WHAT YOU HAVE TO DO – Return a copy of every line in the data below that contains "pinky".

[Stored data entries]
---
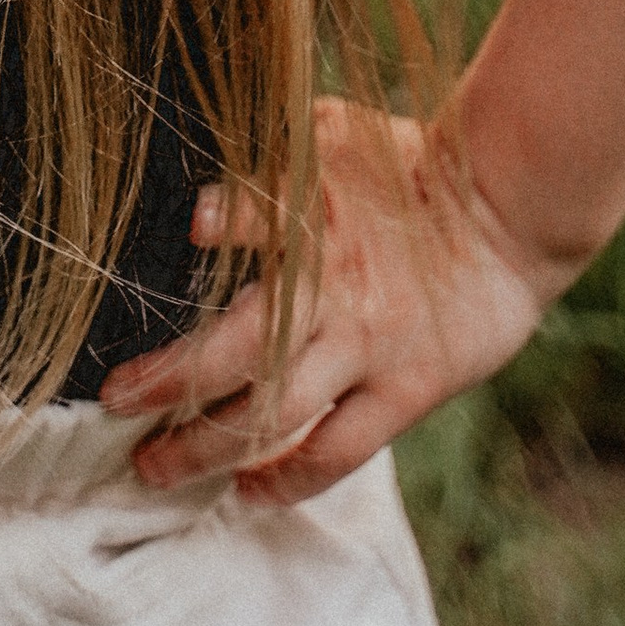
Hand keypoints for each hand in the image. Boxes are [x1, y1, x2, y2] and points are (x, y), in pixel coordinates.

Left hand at [98, 98, 553, 504]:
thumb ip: (271, 151)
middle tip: (114, 403)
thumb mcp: (338, 134)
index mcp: (315, 214)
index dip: (218, 223)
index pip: (253, 218)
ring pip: (275, 413)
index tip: (174, 239)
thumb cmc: (410, 166)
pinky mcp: (409, 389)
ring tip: (156, 466)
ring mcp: (370, 345)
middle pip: (236, 349)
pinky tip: (246, 491)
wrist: (510, 212)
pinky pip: (337, 450)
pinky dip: (287, 477)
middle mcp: (334, 287)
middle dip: (167, 382)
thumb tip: (200, 182)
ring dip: (206, 445)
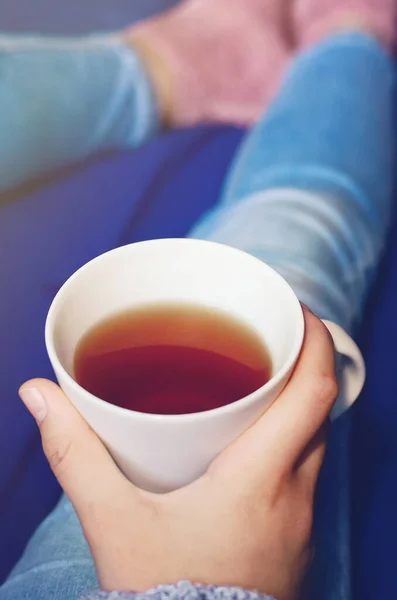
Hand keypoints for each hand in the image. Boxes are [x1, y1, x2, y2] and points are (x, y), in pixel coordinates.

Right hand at [19, 308, 336, 599]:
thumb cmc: (161, 594)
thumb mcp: (111, 519)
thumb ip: (74, 452)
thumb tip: (42, 396)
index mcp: (260, 480)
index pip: (314, 396)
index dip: (315, 344)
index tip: (299, 312)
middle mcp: (295, 497)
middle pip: (320, 413)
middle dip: (305, 368)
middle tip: (274, 341)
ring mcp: (302, 522)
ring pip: (316, 445)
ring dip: (297, 409)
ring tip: (262, 385)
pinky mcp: (296, 541)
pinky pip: (306, 476)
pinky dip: (289, 446)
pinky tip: (252, 447)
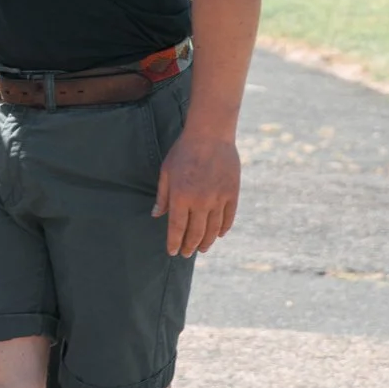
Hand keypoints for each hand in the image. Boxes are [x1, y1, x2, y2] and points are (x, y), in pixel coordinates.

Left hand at [153, 131, 240, 256]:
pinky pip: (228, 218)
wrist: (210, 134)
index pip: (177, 228)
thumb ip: (162, 195)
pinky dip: (223, 229)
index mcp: (180, 196)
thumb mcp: (166, 171)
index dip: (174, 243)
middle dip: (189, 246)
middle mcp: (199, 202)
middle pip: (195, 233)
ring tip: (202, 248)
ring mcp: (218, 199)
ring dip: (207, 242)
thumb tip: (156, 215)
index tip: (173, 252)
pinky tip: (218, 235)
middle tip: (186, 253)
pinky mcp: (231, 194)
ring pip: (213, 229)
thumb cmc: (184, 151)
---
COMPLETED EXERCISE –
pinky mcp: (409, 389)
pinky tip: (246, 491)
pinky pip: (337, 450)
pinky dip: (287, 477)
pinky mcp: (296, 541)
pinky pip: (306, 476)
pinky dip: (289, 446)
pinky tip: (252, 447)
pinky pip: (228, 218)
pinky dip: (223, 229)
pinky tip: (218, 235)
pinky mcp: (231, 194)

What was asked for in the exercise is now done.